**Provided passage**.

-- Opening Marker --

The implication by Rehman Malik, Gilani's Interior Affairs adviser, that neighboring countries were fomenting instability in Pakistan will only heighten regional tensions at a moment when the country is least equipped to deal with them. Already columnists in several Pakistani newspapers are warning of a return to 1971, when a separatist movement in East Pakistan, now Bangladesh, ended with a civil war that split the nation.
David Kilcullen, a counter-terrorism expert for both the Bush and the Obama administrations, warned that Pakistan is on the brink of collapse. "Afghanistan doesn't worry me," Kilcullen said in an April 12 interview with the Sydney Morning Herald. "Pakistan does. We have to face the fact that if Pakistan collapses it will dwarf anything we have seen so far in whatever we're calling the war on terror now."
During an April 16 conference in Tokyo to raise donations for his beleaguered nation, Pakistan President Asif Ali Zardari warned that terrorists operating in the country posed a global threat. At that conference, countries including the U.S. and Japan pledged more than $5 billion to improve health, education and governance in Pakistan.

-- Closing Marker --

**Information shown**.
-- Opening Marker --

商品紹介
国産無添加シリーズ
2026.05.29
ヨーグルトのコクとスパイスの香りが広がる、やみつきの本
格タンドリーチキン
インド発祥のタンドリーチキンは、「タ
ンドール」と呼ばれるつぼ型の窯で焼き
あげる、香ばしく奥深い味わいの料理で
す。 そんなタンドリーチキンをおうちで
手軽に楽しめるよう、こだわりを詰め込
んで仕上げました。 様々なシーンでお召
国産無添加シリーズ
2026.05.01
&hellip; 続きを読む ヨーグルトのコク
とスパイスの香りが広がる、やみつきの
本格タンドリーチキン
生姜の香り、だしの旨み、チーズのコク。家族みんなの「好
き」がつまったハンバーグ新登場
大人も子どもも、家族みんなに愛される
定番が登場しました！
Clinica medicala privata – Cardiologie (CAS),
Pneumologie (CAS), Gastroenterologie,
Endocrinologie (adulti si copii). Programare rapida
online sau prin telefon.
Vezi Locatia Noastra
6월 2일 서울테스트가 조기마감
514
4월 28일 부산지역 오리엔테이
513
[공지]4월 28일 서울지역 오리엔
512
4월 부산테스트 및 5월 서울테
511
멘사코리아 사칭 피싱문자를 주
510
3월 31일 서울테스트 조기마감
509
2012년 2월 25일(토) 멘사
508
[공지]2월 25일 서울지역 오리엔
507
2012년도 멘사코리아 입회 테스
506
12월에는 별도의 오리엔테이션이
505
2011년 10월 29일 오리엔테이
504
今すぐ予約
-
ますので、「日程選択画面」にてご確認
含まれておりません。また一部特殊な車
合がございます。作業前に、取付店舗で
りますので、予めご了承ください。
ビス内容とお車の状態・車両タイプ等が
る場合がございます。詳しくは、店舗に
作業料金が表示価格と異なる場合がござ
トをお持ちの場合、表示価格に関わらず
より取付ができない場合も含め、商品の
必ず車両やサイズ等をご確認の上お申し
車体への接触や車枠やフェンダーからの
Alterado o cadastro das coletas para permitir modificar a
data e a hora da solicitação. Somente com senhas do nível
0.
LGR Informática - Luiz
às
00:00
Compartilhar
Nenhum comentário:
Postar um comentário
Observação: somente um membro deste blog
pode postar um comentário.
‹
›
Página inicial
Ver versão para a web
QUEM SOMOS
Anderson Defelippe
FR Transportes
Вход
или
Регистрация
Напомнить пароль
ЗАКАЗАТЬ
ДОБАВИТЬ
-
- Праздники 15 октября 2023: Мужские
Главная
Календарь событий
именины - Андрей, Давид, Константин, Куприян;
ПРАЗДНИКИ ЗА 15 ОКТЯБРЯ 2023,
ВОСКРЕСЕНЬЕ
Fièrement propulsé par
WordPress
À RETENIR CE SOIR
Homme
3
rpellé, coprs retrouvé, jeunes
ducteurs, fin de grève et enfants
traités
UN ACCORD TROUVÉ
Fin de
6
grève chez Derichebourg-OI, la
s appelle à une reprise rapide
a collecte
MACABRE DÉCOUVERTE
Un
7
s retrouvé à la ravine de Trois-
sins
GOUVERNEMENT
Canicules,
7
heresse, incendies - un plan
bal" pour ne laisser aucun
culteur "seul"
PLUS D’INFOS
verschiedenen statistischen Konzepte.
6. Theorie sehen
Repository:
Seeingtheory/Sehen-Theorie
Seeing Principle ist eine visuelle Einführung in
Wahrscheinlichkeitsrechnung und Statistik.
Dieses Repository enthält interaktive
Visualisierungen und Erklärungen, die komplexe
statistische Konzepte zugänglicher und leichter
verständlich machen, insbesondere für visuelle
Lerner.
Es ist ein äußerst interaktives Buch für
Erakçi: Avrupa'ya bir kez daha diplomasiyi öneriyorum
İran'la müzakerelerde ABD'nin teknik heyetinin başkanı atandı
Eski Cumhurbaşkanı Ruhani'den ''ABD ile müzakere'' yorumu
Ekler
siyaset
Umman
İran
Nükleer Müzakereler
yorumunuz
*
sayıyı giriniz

-- Closing Marker --

**Directions for this task**.
Pick up the passage on Pakistan's instability from its last sentence and keep writing it.

**Solved problem**.
But with security and stability increasingly in doubt, it's becoming clear that more urgent action is needed beyond financial donations aimed at institution-building. Neither Zardari nor opposition leaders have been able to come up with answers to the insurgency. Columnist Kamila Hyat, writing in The News, called for an overhaul of current strategies, including reaching out to Pakistan's old foe, India. If Pakistan doesn't have to worry about protecting its eastern flank, she argued, it can concentrate on solving its internal problems. "The only option for Pakistan is to break free of the militant grip, focus on building a new relationship with India and realize the only hope for a brighter future lies in building regional harmony rather than waging war." It's a sound proposal for the long term, but with the Taliban already taking advantage of the peace deal in Swat to expand their reach, Pakistan may be forced into negotiating with militants first.